---- Texte du document

Ce qu’elle voudrait, c’est soigner sa dépression, ce que les hôpitaux psychiatriques lui refusent. Chaque fois, la faute est mise sur le symptôme : la consommation de drogues. Elle entreprend de nombreux séjours à l’hôpital, toujours avortés à cause de la rigidité institutionnelle de ces établissements. Non seulement l’accueil qui lui est réservé n’est pas digne d’une patiente (remarques désobligeantes, mépris, etc.), mais en plus, selon les soignants le problème n’est pas celui dont elle se plaint (la dépression), mais celui dont l’expert, le tout puissant médecin psychiatre, va décider (la drogue).

--------

Consigne 1: Recopiez mot pour mot tout le passage du texte du document, depuis « Ce qu’elle voudrait, c’est » jusqu'à « va décider (la drogue). ».
Consigne 2: D'après le texte du document, pourquoi ses séjours à l'hôpital échouent-ils toujours ? Répondez en une à trois phrases.
Consigne 3:
Les affirmations suivantes concordent-elles avec le texte du document ? Répondez par oui ou par non, en citant chaque fois les mots décisifs du texte.
(a) Les hôpitaux psychiatriques acceptent de soigner sa dépression.
(b) Selon les soignants, son problème est la drogue.
(c) L'accueil qui lui est réservé est digne d'une patiente.
La liste ci-dessous n'a aucun lien avec le texte du document.

---- Données fournies

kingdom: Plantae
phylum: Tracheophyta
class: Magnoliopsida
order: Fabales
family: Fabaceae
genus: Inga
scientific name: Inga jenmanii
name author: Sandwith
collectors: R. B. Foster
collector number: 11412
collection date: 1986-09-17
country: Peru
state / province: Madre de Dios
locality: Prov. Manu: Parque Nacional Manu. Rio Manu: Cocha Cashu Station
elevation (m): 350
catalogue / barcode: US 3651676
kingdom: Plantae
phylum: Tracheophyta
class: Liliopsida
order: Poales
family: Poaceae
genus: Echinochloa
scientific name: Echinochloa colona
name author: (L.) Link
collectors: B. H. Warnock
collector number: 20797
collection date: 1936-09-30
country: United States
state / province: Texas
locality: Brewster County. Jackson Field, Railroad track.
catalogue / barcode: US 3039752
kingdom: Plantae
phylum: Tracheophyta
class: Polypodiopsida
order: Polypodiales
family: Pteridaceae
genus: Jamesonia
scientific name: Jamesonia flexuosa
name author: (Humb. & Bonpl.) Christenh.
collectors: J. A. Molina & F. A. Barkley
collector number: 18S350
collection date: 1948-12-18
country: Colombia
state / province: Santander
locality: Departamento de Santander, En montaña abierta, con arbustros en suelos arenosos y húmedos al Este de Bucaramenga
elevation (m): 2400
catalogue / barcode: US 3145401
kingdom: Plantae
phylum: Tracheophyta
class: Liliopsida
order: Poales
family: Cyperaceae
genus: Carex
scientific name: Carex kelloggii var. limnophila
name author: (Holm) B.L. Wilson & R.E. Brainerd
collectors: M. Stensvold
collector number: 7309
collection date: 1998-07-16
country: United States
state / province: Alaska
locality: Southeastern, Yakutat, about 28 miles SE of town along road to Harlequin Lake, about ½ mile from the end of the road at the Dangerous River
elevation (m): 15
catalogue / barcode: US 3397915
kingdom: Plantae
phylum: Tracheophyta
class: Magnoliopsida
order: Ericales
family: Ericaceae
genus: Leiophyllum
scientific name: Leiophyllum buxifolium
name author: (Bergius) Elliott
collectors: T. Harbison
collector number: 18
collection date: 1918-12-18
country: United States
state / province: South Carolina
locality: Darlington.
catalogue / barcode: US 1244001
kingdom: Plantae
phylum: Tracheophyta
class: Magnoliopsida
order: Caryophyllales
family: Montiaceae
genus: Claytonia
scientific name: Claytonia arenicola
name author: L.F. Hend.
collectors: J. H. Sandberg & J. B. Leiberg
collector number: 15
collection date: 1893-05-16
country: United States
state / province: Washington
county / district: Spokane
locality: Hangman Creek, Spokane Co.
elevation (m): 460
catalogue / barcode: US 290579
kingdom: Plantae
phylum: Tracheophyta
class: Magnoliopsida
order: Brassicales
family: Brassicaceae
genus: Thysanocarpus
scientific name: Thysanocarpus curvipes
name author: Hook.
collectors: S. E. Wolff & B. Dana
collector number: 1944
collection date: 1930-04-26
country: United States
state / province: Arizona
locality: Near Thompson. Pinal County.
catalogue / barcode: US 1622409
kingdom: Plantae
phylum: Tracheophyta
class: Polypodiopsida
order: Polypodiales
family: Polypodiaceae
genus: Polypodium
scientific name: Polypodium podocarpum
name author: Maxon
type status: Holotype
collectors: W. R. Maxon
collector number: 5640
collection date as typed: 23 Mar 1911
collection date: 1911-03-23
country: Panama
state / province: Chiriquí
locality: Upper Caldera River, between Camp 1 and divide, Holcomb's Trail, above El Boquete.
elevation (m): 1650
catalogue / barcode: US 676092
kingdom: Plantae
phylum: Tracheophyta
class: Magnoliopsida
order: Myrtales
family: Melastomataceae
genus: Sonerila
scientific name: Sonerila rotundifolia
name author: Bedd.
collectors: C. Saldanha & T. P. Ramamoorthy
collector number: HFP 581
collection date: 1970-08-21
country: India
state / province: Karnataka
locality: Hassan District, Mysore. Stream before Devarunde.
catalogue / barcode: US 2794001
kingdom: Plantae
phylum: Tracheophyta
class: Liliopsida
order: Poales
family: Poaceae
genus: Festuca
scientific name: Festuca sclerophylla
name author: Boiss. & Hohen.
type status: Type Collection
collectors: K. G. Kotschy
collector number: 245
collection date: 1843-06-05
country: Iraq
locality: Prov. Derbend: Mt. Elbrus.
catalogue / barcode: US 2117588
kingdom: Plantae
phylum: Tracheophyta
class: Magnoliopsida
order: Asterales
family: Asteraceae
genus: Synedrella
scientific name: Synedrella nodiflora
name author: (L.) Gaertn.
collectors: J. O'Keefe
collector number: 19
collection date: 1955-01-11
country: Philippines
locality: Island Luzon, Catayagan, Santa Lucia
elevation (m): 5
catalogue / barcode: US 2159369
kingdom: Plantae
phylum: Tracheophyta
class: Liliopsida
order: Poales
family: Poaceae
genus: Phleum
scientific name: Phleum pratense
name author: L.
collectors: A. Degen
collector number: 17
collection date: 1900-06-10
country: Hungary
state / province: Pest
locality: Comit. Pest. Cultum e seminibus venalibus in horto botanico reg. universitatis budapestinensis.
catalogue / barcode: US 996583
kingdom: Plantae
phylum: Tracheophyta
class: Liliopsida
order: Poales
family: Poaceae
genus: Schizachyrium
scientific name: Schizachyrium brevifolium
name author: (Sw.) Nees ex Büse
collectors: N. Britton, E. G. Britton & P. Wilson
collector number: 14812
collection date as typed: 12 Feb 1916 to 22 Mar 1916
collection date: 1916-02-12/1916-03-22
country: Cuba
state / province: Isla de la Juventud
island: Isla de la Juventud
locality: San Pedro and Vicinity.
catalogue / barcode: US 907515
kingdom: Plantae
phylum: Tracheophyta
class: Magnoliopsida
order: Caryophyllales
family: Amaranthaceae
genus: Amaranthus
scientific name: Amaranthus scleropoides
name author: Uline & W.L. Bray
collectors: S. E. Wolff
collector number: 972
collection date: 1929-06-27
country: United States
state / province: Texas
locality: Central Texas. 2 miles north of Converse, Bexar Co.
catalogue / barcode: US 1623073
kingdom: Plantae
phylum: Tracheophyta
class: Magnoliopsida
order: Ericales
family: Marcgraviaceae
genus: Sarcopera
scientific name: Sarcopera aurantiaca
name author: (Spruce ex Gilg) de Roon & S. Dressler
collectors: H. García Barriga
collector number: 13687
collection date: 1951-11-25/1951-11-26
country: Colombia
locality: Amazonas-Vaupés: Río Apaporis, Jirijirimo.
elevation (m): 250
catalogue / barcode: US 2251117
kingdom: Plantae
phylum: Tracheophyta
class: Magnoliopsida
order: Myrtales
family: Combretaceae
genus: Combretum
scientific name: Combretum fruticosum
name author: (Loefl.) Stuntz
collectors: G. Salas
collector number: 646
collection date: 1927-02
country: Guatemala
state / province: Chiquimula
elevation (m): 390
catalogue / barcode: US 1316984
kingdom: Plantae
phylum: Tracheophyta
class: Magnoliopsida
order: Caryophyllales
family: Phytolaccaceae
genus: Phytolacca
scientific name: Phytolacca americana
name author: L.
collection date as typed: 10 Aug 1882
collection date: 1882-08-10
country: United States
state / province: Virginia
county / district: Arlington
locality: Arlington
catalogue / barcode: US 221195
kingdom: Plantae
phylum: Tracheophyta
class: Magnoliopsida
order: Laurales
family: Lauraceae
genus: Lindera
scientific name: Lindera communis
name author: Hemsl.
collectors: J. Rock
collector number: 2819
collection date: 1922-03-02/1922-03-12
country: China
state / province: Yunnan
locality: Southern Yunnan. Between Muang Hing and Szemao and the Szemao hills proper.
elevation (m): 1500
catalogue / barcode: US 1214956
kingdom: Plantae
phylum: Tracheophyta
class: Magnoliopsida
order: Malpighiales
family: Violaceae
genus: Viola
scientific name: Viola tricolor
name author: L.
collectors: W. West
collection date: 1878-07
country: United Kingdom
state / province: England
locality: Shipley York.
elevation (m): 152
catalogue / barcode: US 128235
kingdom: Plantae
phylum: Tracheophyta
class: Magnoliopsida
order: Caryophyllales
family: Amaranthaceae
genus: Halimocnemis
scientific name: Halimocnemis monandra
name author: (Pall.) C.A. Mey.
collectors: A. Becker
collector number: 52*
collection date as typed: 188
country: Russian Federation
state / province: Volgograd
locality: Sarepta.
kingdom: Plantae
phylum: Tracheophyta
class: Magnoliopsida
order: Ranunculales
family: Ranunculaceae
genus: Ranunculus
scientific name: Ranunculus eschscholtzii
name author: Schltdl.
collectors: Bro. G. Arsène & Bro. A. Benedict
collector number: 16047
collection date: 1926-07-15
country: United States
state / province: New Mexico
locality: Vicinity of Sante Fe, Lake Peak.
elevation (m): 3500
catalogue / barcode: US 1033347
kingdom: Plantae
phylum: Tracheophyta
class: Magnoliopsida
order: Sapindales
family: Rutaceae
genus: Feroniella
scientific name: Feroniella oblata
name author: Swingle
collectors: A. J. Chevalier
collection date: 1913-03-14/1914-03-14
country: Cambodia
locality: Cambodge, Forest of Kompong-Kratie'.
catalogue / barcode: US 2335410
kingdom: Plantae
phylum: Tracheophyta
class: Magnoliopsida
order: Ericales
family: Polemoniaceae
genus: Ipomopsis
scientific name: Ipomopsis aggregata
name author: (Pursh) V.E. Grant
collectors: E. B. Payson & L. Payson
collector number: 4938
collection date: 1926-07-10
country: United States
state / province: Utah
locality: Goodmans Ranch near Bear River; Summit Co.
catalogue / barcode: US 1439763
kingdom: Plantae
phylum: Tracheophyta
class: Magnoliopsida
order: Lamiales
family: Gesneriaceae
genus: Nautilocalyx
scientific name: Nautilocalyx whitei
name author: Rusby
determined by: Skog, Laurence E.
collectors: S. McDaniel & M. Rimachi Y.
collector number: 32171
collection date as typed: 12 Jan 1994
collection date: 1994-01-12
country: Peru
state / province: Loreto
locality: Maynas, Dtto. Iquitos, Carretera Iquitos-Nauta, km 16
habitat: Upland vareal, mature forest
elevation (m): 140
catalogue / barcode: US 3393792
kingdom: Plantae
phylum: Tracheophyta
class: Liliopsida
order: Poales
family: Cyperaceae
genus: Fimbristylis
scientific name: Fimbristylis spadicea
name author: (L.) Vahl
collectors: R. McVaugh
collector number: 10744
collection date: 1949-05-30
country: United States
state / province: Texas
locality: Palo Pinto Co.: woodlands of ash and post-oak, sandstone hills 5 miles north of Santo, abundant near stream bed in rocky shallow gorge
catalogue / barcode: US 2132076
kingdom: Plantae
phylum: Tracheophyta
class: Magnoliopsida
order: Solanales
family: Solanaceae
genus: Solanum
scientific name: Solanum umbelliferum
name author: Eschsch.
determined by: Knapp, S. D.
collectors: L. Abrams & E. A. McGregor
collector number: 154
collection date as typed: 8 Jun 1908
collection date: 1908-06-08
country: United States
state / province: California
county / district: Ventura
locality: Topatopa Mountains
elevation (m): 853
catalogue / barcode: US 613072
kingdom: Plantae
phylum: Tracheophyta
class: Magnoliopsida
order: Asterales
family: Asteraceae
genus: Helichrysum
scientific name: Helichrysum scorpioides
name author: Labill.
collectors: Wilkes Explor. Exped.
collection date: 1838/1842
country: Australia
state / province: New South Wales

--------

Votre réponse 1:
Ce qu’elle voudrait, c’est soigner sa dépression, ce que les hôpitaux psychiatriques lui refusent. Chaque fois, la faute est mise sur le symptôme : la consommation de drogues. Elle entreprend de nombreux séjours à l’hôpital, toujours avortés à cause de la rigidité institutionnelle de ces établissements. Non seulement l’accueil qui lui est réservé n’est pas digne d’une patiente (remarques désobligeantes, mépris, etc.), mais en plus, selon les soignants le problème n’est pas celui dont elle se plaint (la dépression), mais celui dont l’expert, le tout puissant médecin psychiatre, va décider (la drogue).

Votre réponse 2: Ses séjours à l'hôpital sont toujours avortés à cause de la rigidité institutionnelle de ces établissements.

Votre réponse 3:
(a) Non : « ce que les hôpitaux psychiatriques lui refusent ».
(b) Oui : « selon les soignants le problème n’est pas celui dont elle se plaint (la dépression), mais celui dont l’expert, le tout puissant médecin psychiatre, va décider (la drogue) ».
(c) Non : « l’accueil qui lui est réservé n’est pas digne d’une patiente ».